Puck's most significant transformation is that of tone. Westlake's novel unfolds from the point of view of its culprit, who catches the opening line: “I've never killed anyone before, killed another person, killed another person.” Costa-Gavras's treatment retains the gritty, noirish tone and sociopathic voice-over, while Oldboy's meaner Park might have done something similar. However, recently in films such as “Maid(2016) and “The decision to leave(2022), both of his best works, he abandoned the extreme gore that was once his signature. There are certainly images in No Other Choice that stick into your brain like steel hooks – one shot of a corpse being tied up and compacted to facilitate burial has an acrobatic horror worthy Francis Bacon– but these days there's more winking mischief in Puck's use of violence than hammer-swinging sadism. Here he identifies flashes of black comedy in history and infuses them with a lavish, over-the-top exuberance of slapstick.
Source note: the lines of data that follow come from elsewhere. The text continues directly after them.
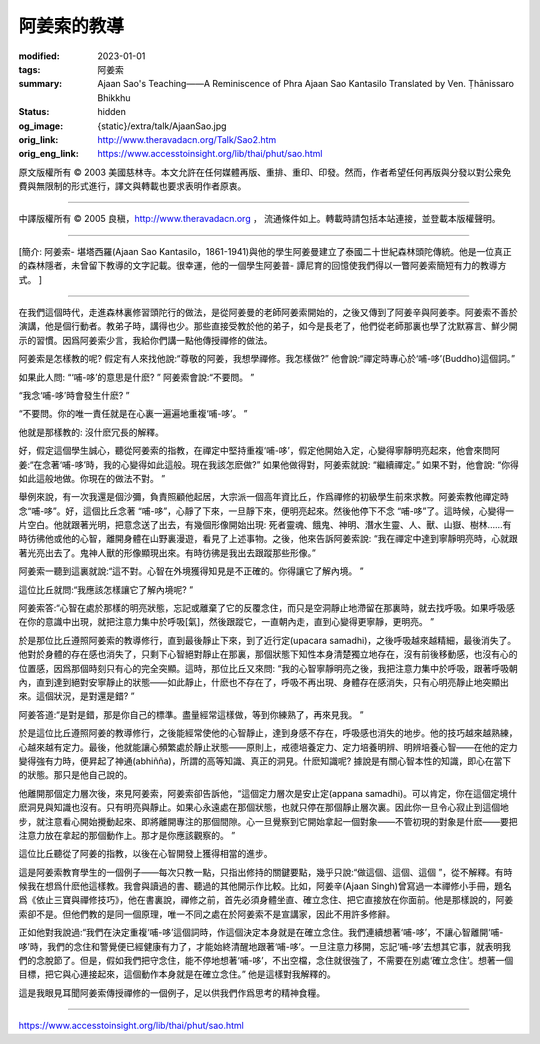 阿姜索的教導
============

:modified: 2023-01-01
:tags: 阿姜索
:summary: Ajaan Sao's Teaching——A Reminiscence of Phra Ajaan Sao Kantasilo
          Translated by Ven. Ṭhānissaro Bhikkhu
:status: hidden
:og_image: {static}/extra/talk/AjaanSao.jpg
:orig_link: http://www.theravadacn.org/Talk/Sao2.htm
:orig_eng_link: https://www.accesstoinsight.org/lib/thai/phut/sao.html


.. raw:: html

   <div class="columns">
     <div class="column has-background-grey-lighter is-two-thirds">

.. raw:: html

   <div class="container has-text-centered">
     <p class="title is-2">阿姜索的教導<br><span class="title is-3">——阿姜普-譚尼育的回憶</span></p>
     [作者]坦尼沙羅尊者
     <br>
     [中譯]良稹
     <br>
     <strong>
       Ajaan Sao's Teaching——A Reminiscence of Phra Ajaan Sao Kantasilo
       <br>
       Translated by Ven. Ṭhānissaro Bhikkhu
     </strong>
   </div>

.. raw:: html

   </div>
   <div class="column has-background-light">

原文版權所有 ©  2003 美國慈林寺。本文允許在任何媒體再版、重排、重印、印發。然而，作者希望任何再版與分發以對公衆免費與無限制的形式進行，譯文與轉載也要求表明作者原衷。

----

中譯版權所有 ©  2005 良稹，http://www.theravadacn.org ， 流通條件如上。轉載時請包括本站連接，並登載本版權聲明。

.. raw:: html

   </div>
   </div>

----

[簡介:  阿姜索- 堪塔西羅(Ajaan Sao Kantasilo，1861-1941)與他的學生阿姜曼建立了泰國二十世紀森林頭陀傳統。他是一位真正的森林隱者，未曾留下教導的文字記載。很幸運，他的一個學生阿姜普- 譚尼育的回憶使我們得以一瞥阿姜索簡短有力的教導方式。 ]

----

在我們這個時代，走進森林裏修習頭陀行的做法，是從阿姜曼的老師阿姜索開始的，之後又傳到了阿姜辛與阿姜李。阿姜索不善於演講，他是個行動者。教弟子時，講得也少。那些直接受教於他的弟子，如今是長老了，他們從老師那裏也學了沈默寡言、鮮少開示的習慣。因爲阿姜索少言，我給你們講一點他傳授禪修的做法。

阿姜索是怎樣教的呢? 假定有人來找他說:“尊敬的阿姜，我想學禪修。我怎樣做?” 他會說:“禪定時專心於‘哺-哆’(Buddho)這個詞。”

如果此人問: “‘哺-哆’的意思是什麽? ” 阿姜索會說:“不要問。 ”

“我念‘哺-哆’時會發生什麽? ”

“不要問。你的唯一責任就是在心裏一遍遍地重複‘哺-哆’。 ”

他就是那樣教的: 沒什麽冗長的解釋。

好，假定這個學生誠心，聽從阿姜索的指教，在禪定中堅持重複‘哺-哆’，假定他開始入定，心變得寧靜明亮起來，他會來問阿姜:“在念著‘哺-哆’時，我的心變得如此這般。現在我該怎麽做?” 如果他做得對，阿姜索就說: “繼續禪定。” 如果不對，他會說: “你得如此這般地做。你現在的做法不對。 ”

舉例來說，有一次我還是個沙彌，負責照顧他起居，大宗派一個高年資比丘，作爲禪修的初級學生前來求教。阿姜索教他禪定時念“哺-哆”。好，這個比丘念著 “哺-哆”，心靜了下來，一旦靜下來，便明亮起來。然後他停下不念 “哺-哆”了。這時候，心變得一片空白。他就跟著光明，把意念送了出去，有幾個形像開始出現: 死者靈魂、餓鬼、神明、潛水生靈、人、獸、山嶽、樹林……有時彷彿他或他的心智，離開身體在山野裏漫遊，看見了上述事物。之後，他來告訴阿姜索說: “我在禪定中達到寧靜明亮時，心就跟著光亮出去了。鬼神人獸的形像顯現出來。有時彷彿是我出去跟蹤那些形像。”

阿姜索一聽到這裏就說:“這不對。心智在外境獲得知見是不正確的。你得讓它了解內境。 ”

這位比丘就問:“我應該怎樣讓它了解內境呢? ”

阿姜索答:“心智在處於那樣的明亮狀態，忘記或離棄了它的反覆念住，而只是空洞靜止地滯留在那裏時，就去找呼吸。如果呼吸感在你的意識中出現，就把注意力集中於呼吸[氣]，然後跟蹤它，一直朝內走，直到心變得更寧靜，更明亮。 ”

於是那位比丘遵照阿姜索的教導修行，直到最後靜止下來，到了近行定(upacara samadhi)，之後呼吸越來越精細，最後消失了。他對於身體的存在感也消失了，只剩下心智絕對靜止在那裏，那個狀態下知性本身清楚獨立地存在，沒有前後移動感，也沒有心的位置感，因爲那個時刻只有心的完全突顯。這時，那位比丘又來問: “我的心智寧靜明亮之後，我把注意力集中於呼吸，跟著呼吸朝內，直到達到絕對安寧靜止的狀態——如此靜止，什麽也不存在了，呼吸不再出現、身體存在感消失，只有心明亮靜止地突顯出來。這個狀況，是對還是錯? ”

阿姜答道:“是對是錯，那是你自己的標準。盡量經常這樣做，等到你練熟了，再來見我。 ”

於是這位比丘遵照阿姜的教導修行，之後能經常使他的心智靜止，達到身感不存在，呼吸感也消失的地步。他的技巧越來越熟練，心越來越有定力。最後，他就能讓心頻繁處於靜止狀態——原則上，戒德培養定力、定力培養明辨、明辨培養心智——在他的定力變得強有力時，便昇起了神通(abhiñña)，所謂的高等知識、真正的洞見。什麽知識呢? 據說是有關心智本性的知識，即心在當下的狀態。那只是他自己說的。

他離開那個定力層次後，來見阿姜索，阿姜索卻告訴他，“這個定力層次是安止定(appana samadhi)。可以肯定，你在這個定境什麽洞見與知識也沒有。只有明亮與靜止。如果心永遠處在那個狀態，也就只停在那個靜止層次裏。因此你一旦令心寂止到這個地步，就注意看心開始攪動起來、即將離開專注的那個間隙。心一旦覺察到它開始拿起一個對象——不管初現的對象是什麽——要把注意力放在拿起的那個動作上。那才是你應該觀察的。 ”

這位比丘聽從了阿姜的指教，以後在心智開發上獲得相當的進步。

這是阿姜索教育學生的一個例子——每次只教一點，只指出修持的關鍵要點，幾乎只說:“做這個、這個、這個 ”，從不解釋。有時候我在想爲什麽他這樣教。我會與讀過的書、聽過的其他開示作比較。比如，阿姜辛(Ajaan Singh)曾寫過一本禪修小手冊，題名爲《依止三寶與禪修技巧》，他在書裏說，禪修之前，首先必須身體坐直、確立念住、把它直接放在你面前。他是那樣說的，阿姜索卻不是。但他們教的是同一個原理，唯一不同之處在於阿姜索不是宣講家，因此不用許多修辭。

正如他對我說過:“我們在決定重複‘哺-哆’這個詞時，作這個決定本身就是在確立念住。我們連續想著‘哺-哆’，不讓心智離開‘哺-哆’時，我們的念住和警覺便已經健康有力了，才能始終清醒地跟著‘哺-哆’。一旦注意力移開，忘記‘哺-哆’去想其它事，就表明我們的念脫節了。但是，假如我們把守念住，能不停地想著‘哺-哆’，不出空檔，念住就很強了，不需要在別處‘確立念住’。想著一個目標，把它與心連接起來，這個動作本身就是在確立念住。” 他是這樣對我解釋的。

這是我眼見耳聞阿姜索傳授禪修的一個例子，足以供我們作爲思考的精神食糧。

----

https://www.accesstoinsight.org/lib/thai/phut/sao.html
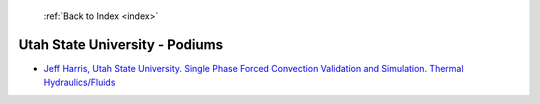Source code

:  :ref:`Back to Index <index>`

Utah State University - Podiums
-------------------------------

* `Jeff Harris, Utah State University. Single Phase Forced Convection Validation and Simulation. Thermal Hydraulics/Fluids <../_static/docs/162.pdf>`_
The film marks the reunion of Park and Lee Byung-hun, who had his breakout role in the director's political thriller Joint Security Area twenty-five years ago and has since become one of Asia's most popular stars. He is best known outside of Korea for his work on the series “Squid game“He's an amazingly versatile talent; I especially loved his dual portrayal of prince and pauper in the historical drama Masquerade (2012) and his stunning performance in Kim Ji Woon's I Saw the Devil (2011) as a detective driven to extremes, almost as crazy as the serial killer he's hunting. In No Other Choice, he plays a killer whose bouts of ingenuity are often thwarted by clumsy ineptitude. This the role gives Lee comic timing, and his performances are a frantic, intense physical workout, whether Man-soo is hiding out of sight, throwing himself down a hill, struggling for a gun, reeling from a toothache, or writhing on the ground after a sudden snake bite startles him at the worst possible moment.